Estratto:
* * * * *

Durante questa stagione estiva alle centrali operative delle forze dell’ordine sono arrivati e continuano ad arrivare segnalazioni e lamentale di ogni genere: per le auto davanti ai passi carrabili, per la presenza di venditori ambulanti abusivi sulle spiagge, per la presenza di cani sotto gli ombrelloni, ma la cosa più singolare, seppur vige un’ordinanza sindacale, le persone che fumano in spiaggia. Telefonate in diretta che descrivono con puntualità la persona che fuma, come se la pattuglia fosse lì, sul posto, pronta ad intervenire.

Vi sono state persone che hanno anche criticato l’attività di controllo della polizia locale per il mancato intervento. Se da un lato è vero che esiste un’ordinanza del sindaco di San Benedetto che vieta di fumare sulle spiagge, va anche detto che l’eventuale sanzione scatta se il fumatore viene sorpreso sul fatto. Non è possibile procedere a fatto avvenuto. Se ne deduce che se gli agenti delle forze dell’ordine arrivano sul posto, dietro richiesta di un bagnante e non trova nessuno con la sigaretta in mano accesa, sarebbe solo tempo sottratto a un eventuale attività di controllo sul territorio.

* * * * *

Estratti del materiale:
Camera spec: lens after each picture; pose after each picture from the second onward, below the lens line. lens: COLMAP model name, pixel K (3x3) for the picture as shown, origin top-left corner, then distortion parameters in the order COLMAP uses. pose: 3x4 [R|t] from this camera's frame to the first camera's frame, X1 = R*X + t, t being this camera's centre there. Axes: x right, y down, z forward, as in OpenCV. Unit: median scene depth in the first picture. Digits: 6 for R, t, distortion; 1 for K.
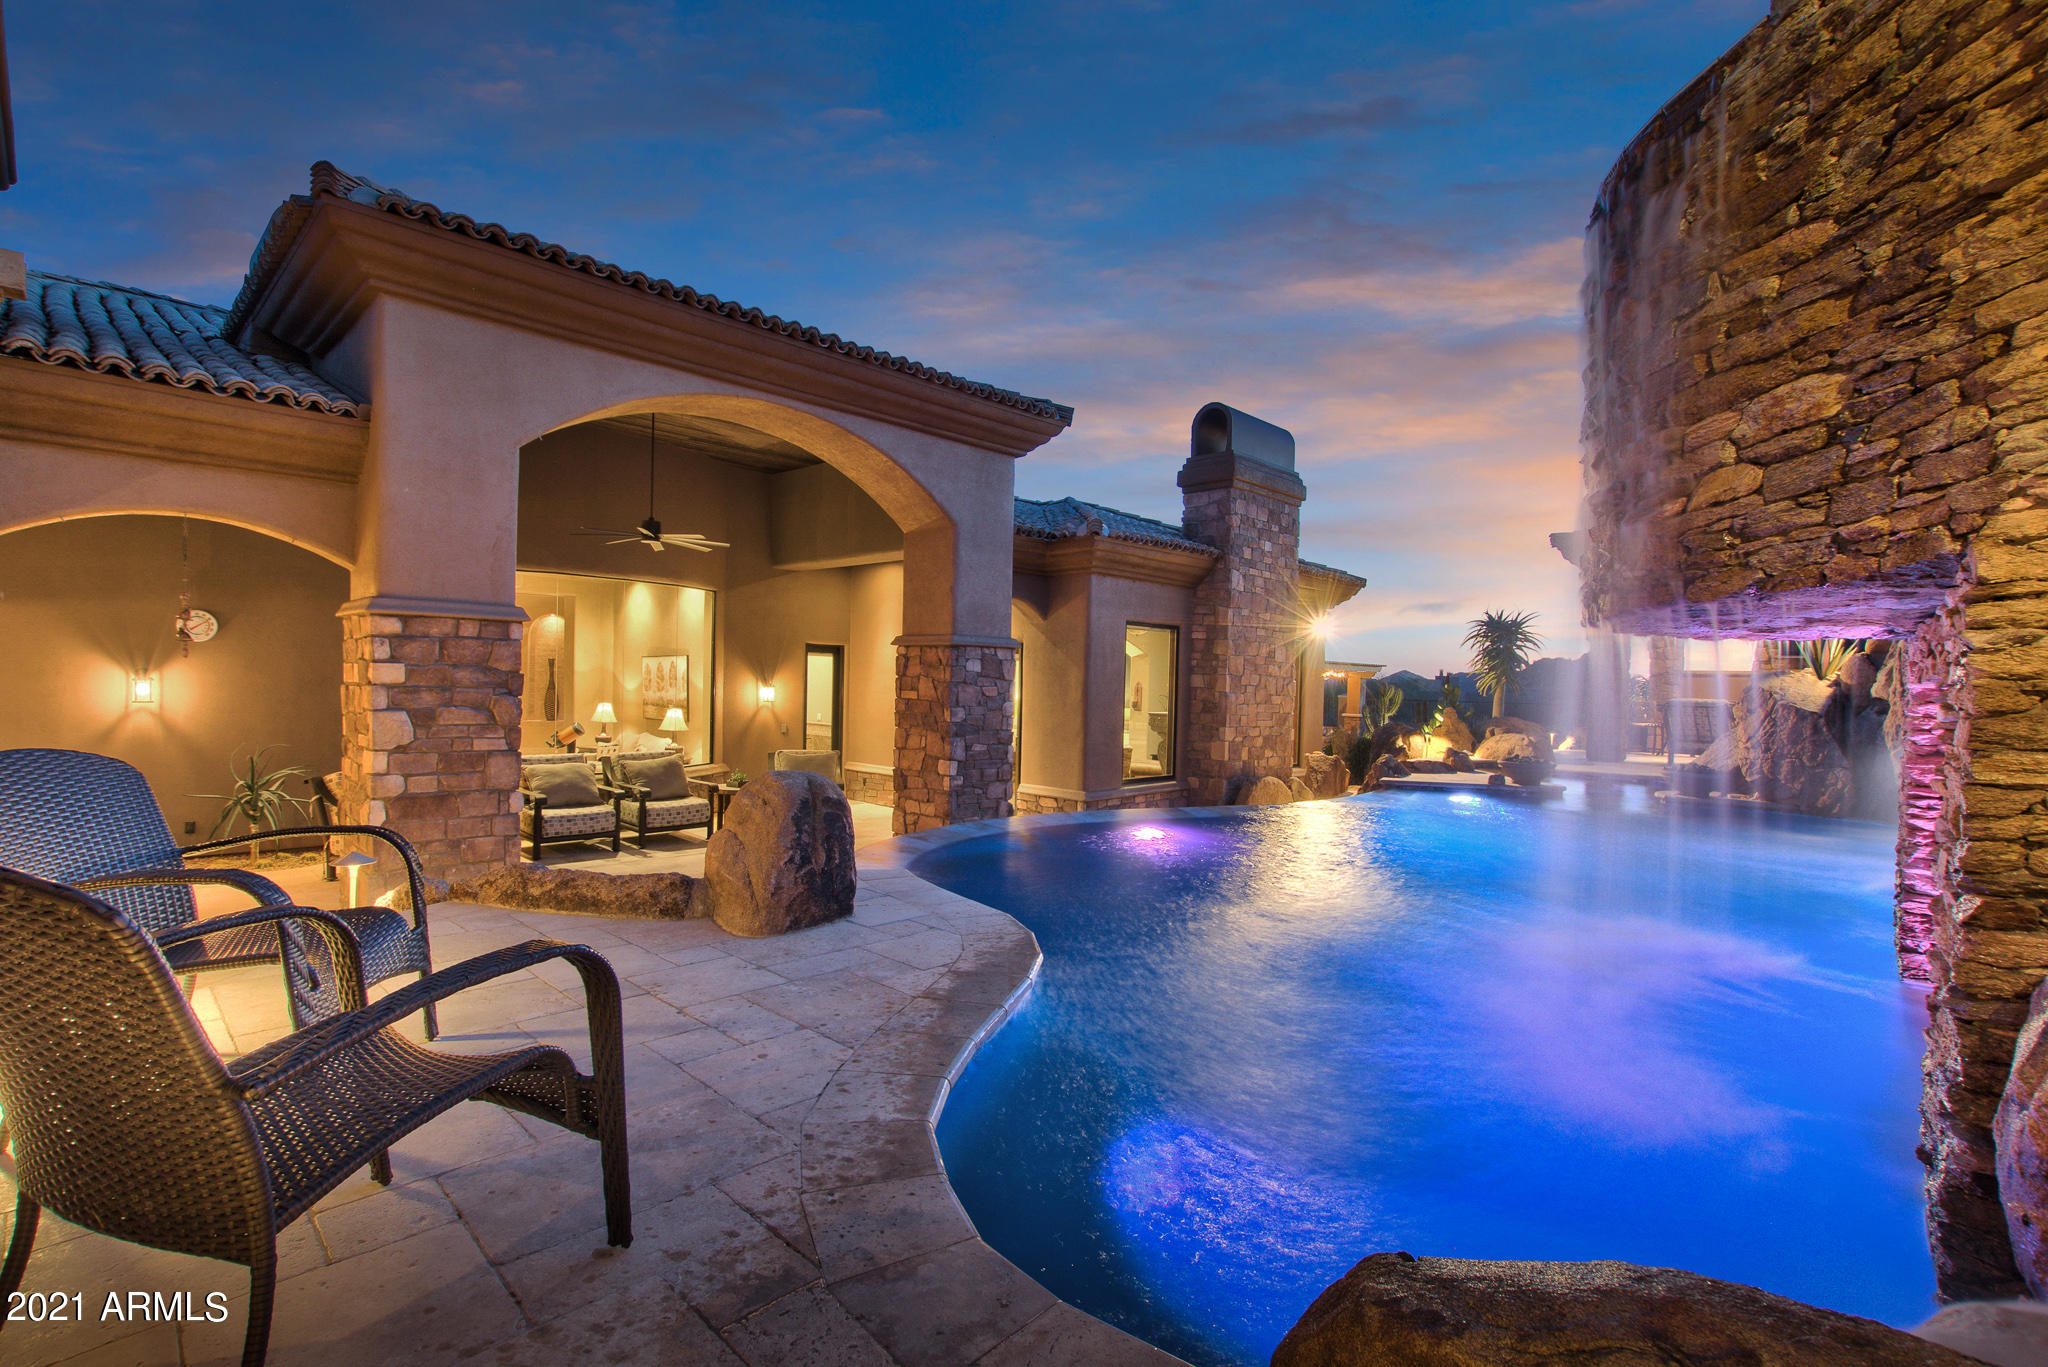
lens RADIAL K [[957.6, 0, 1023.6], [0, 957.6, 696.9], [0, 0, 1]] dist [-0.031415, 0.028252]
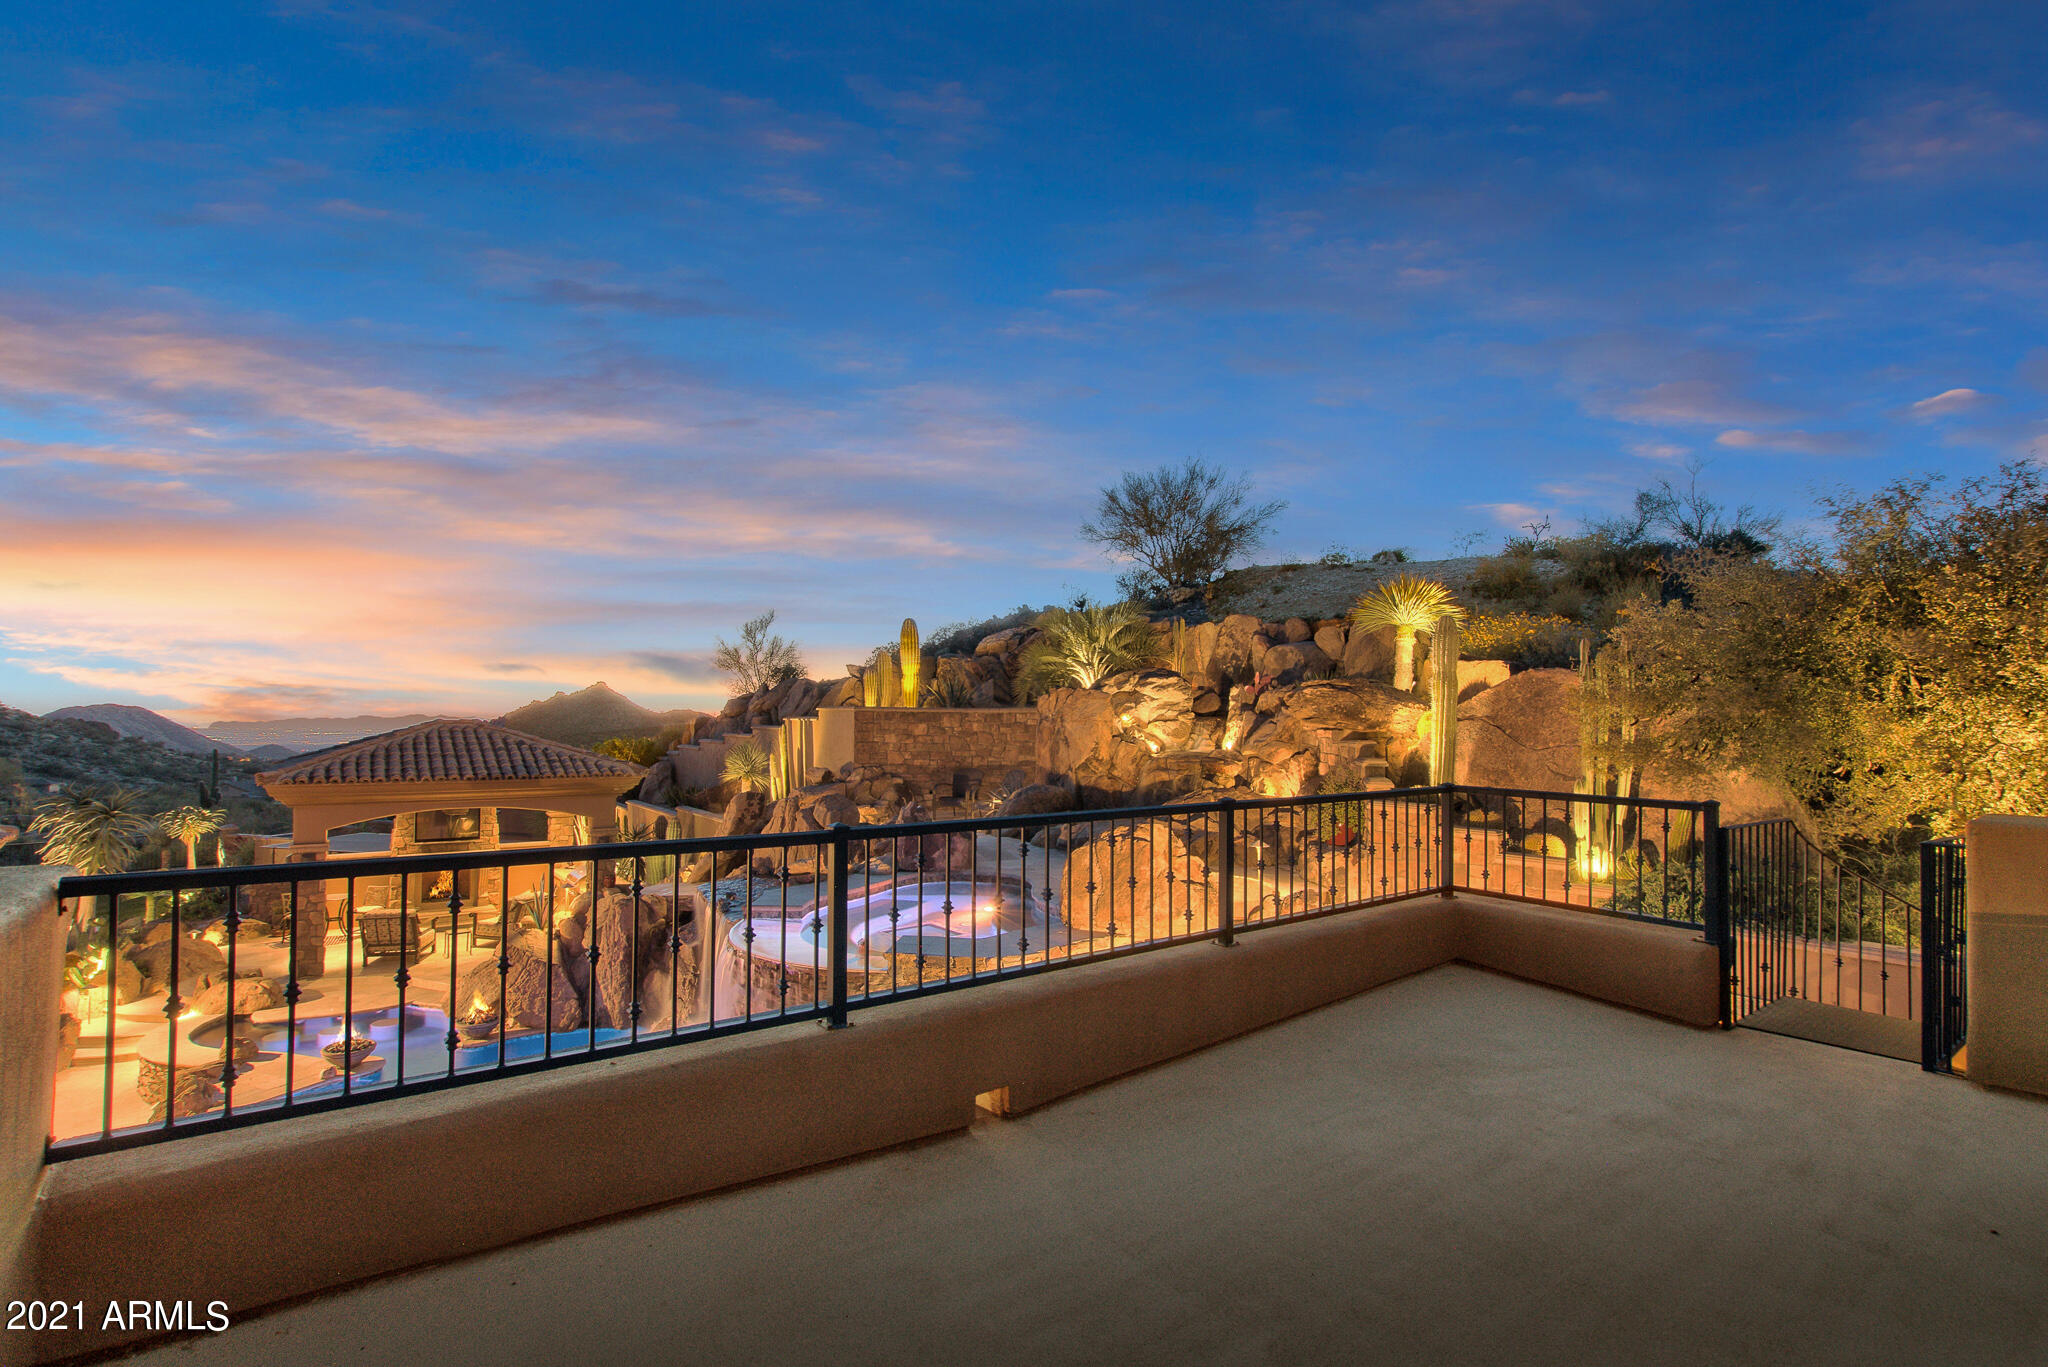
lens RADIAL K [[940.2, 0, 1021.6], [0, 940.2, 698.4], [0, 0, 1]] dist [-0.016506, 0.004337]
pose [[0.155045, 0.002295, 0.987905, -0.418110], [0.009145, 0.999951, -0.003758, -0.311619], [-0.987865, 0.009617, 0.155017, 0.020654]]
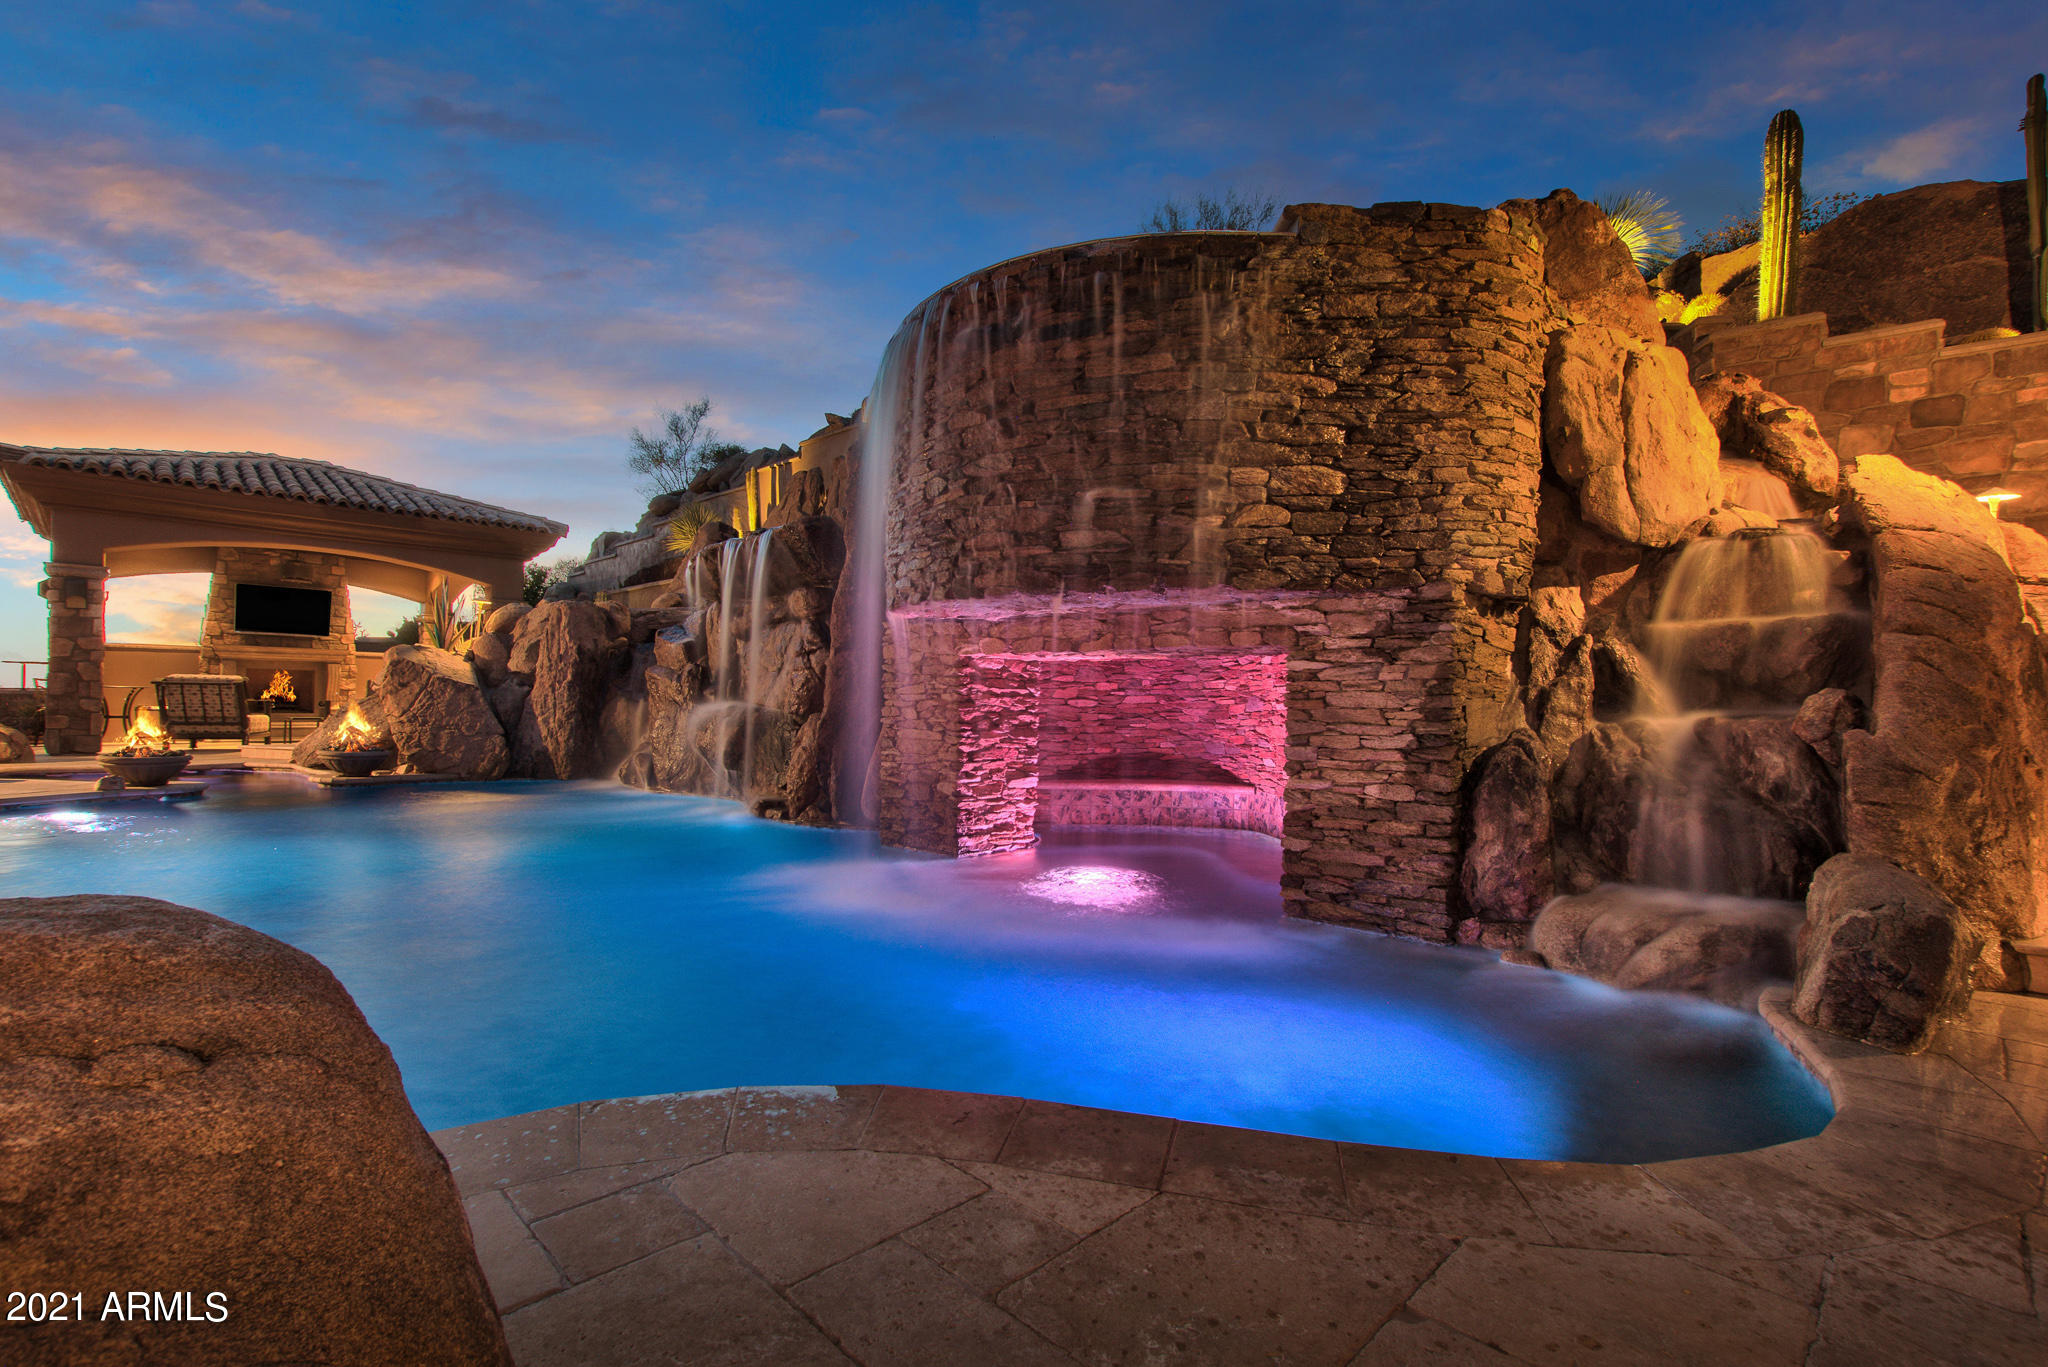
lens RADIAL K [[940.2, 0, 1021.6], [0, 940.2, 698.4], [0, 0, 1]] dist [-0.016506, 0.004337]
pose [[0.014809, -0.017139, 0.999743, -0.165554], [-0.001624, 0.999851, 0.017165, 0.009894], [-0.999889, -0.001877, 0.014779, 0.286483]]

* * * * *

Attività: Continua il testo sul divieto di fumo nelle spiagge di San Benedetto partendo dopo la sua ultima frase.

Spazio risposta:
Eppure, ieri mattina, la donna che chiamava la polizia locale di San Benedetto da sotto l’ombrellone di uno stabilimento balneare pretendeva a tutti i costi l’arrivo di una pattuglia anche dopo che il bagnante aveva già terminato di fumare. Ci sono richieste e richieste, ma bisogna avere anche un pochino di buon senso.